Fish depend on healthy habitats to survive and thrive. This is precisely why fisheries reserves are so important. Fortunately, fisheries experts from the National Oceanic and Atmospheric Administration (NOAA), regional fisheries councils, federal agencies, and state agencies have opportunities to work together on fish protection plans to ensure that publicly funded projects take into account our country’s coastal fish habitats.
As an angler, you should be aware of fishery reserves and national fish protection practices. There are three types of national fisheries reserves that you should know about.
Essential fish habitat (EFH)
Essential Fish Habitat (EFH) encompasses all types of aquatic habitats where fish spawn, breed, feed, or grow to reach maturity. Wetlands, coral reefs, sea grasses and rivers can be essential habitats. In fact, if any federal agency, including the military, is operating in an area that adversely affects the fish’s essential habitat, consultation with the NOAA fisheries is required. The agency and NOAA are working together to develop recommendations for the protection of detached houses in order to find out how coastal development can best be carried out while at the same time supporting the habitat of the fish and minimizing or avoiding environmental damage.
Essential protected areas for fish habitats (EFH protected areas)
EFH protected areas are closed to certain types of fishing (as defined by certain longitude and latitude coordinates) in order to minimize the adverse effects of fishing on the essential fish habitat.

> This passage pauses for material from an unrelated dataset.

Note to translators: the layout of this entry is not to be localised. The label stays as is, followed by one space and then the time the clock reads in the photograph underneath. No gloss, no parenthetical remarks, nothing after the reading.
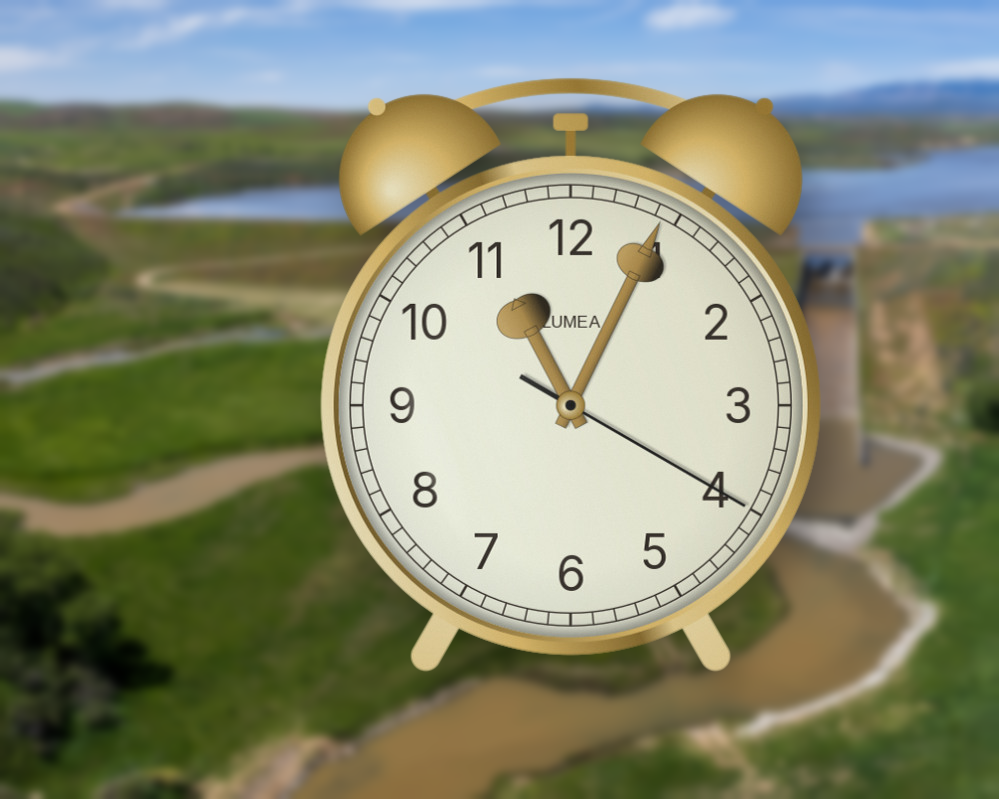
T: 11:04:20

If you are unsure of the nature reserves or nature reserve rules, you can find the NOAA EFH Mapper online. The NOAA EFH Mapper is an interactive map that shows all EFH areas that are protected from fishing or lists regulations for fishing in nature reserves.
Special Habitat Areas (HAPCs)
Habitat Areas of Particular Concern (HAPCs) are high priorities for the preservation of single family homes. HAPCs are habitat areas with important ecological functions or rare habitat areas that are particularly prone to degradation. HAPCs can include estuaries, kelp, shallow coral, seagrass, and rocky reefs. Using HAPC coordinates and the NOAA mapper, you can identify the areas that meet the HAPC conditions.